Wait for Ready State
Doesn’t proceed until each node is Ready:
- name: Wait for node to be Ready
command: kubectl get node {{ inventory_hostname }} -o jsonpath='{.status.conditions[?(@.type=="Ready")].status}'
register: node_ready
until: node_ready.stdout == "True"
retries: 30
delay: 10
Usage
Check Readiness
ansible-playbook -i inventory/hosts.yml playbooks/k8s-upgrade-check.yml
Perform Upgrade
# Auto-detect next version
ansible-playbook -i inventory/hosts.yml playbooks/k8s-upgrade.yml
# Specific version
ansible-playbook -i inventory/hosts.yml playbooks/k8s-upgrade.yml -e target_version=1.29.15
Full Upgrade Path
To go from 1.28 to 1.32:
for version in 1.29 1.30 1.31 1.32; do
ansible-playbook -i inventory/hosts.yml playbooks/k8s-upgrade-check.yml -e target_version=$version
ansible-playbook -i inventory/hosts.yml playbooks/k8s-upgrade.yml -e target_version=$version
done
Lessons Learned
1. Serial Execution is Essential
Initially I tried upgrading workers in parallel. Bad idea - if something goes wrong, you’ve potentially broken multiple nodes. serial: 1 ensures we upgrade one node at a time.
2. Always Backup etcd
Even with Ansible automation, things can go wrong. The etcd backup saved me once when a network issue mid-upgrade left a node in a weird state.

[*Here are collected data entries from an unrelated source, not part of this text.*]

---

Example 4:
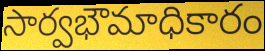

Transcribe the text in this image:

సార్వభౌమాధికారం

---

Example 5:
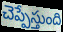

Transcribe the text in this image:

చెప్పేస్తుంది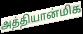
அத்தியான்மிக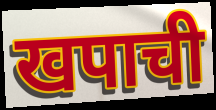
खपाची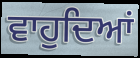
ਵਾਹੁਦਿਆਂ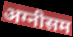
अग्नीसम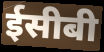
ईसीबी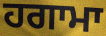
ਹਗਾਮਾ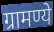
ग्रामण्येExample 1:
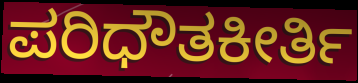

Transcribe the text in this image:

ಪರಿಧೌತಕೀರ್ತಿ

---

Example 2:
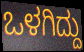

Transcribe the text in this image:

ಒಳಗಿದ್ದು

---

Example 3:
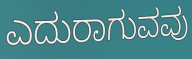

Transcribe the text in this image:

ಎದುರಾಗುವವು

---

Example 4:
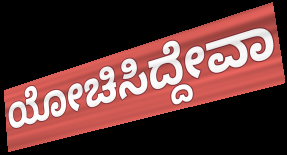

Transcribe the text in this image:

ಯೋಚಿಸಿದ್ದೇವಾ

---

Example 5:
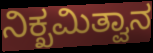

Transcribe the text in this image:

ನಿಕ್ಖಮಿತ್ವಾನ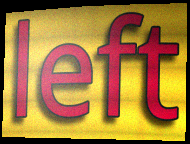
left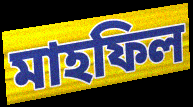
মাহফিলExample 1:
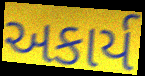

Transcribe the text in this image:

અકાર્ય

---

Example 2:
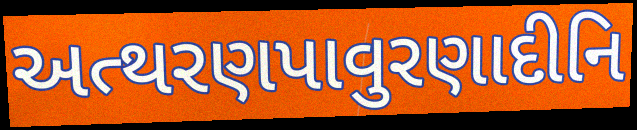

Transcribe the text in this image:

અત્થરણપાવુરણાદીનિ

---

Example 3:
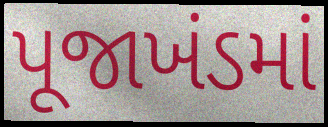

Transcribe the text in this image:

પૂજાખંડમાં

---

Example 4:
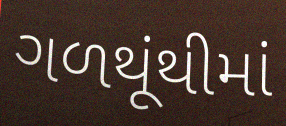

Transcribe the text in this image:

ગળથૂંથીમાં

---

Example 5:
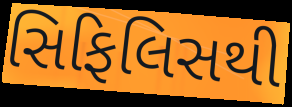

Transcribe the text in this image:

સિફિલિસથીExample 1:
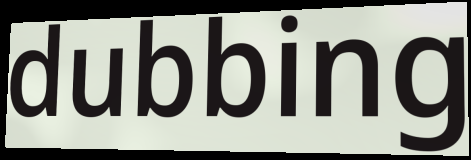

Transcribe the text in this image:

dubbing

3. Check Package Availability First
The pre-flight check playbook isn’t optional. I’ve been burned by assuming packages were available when the Kubernetes repo wasn’t properly configured on a node.
4. DNS Resolution Matters
Using hostnames instead of IP addresses in the inventory makes the playbooks cleaner and works better with kubectl drain/uncordon commands.
5. disable_excludes is Required
On RHEL-based systems, the kubernetes repo uses exclude=kubelet kubeadm kubectl to prevent accidental upgrades. The disable_excludes: kubernetes option is required to actually install the new versions.
What’s Not Covered
This playbook assumes:
- Single control plane node (no HA control plane)

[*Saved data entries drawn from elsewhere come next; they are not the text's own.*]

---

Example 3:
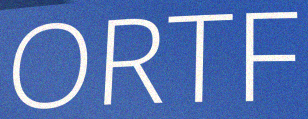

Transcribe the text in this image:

ORTF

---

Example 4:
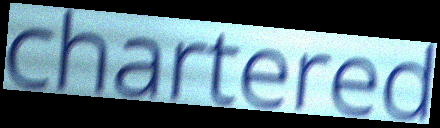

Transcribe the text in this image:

chartered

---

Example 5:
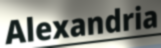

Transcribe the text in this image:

Alexandria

- RHEL-based systems (dnf package manager)
- kubeadm-based cluster
- containerd runtime (no Docker)
For HA control planes, you’d need to upgrade control plane nodes serially as well.
Conclusion
What used to be a multi-hour, error-prone manual process is now:
ansible-playbook -i inventory/hosts.yml playbooks/k8s-upgrade.yml
The playbook handles the entire upgrade safely:
- Backs up etcd first
- Validates the version jump
- Upgrades control plane
- Drains, upgrades, and uncordons each worker
- Verifies cluster health
For a homelab with 4 nodes, this saves about 2-3 hours per version upgrade - and more importantly, eliminates the risk of forgetting a step or making a typo.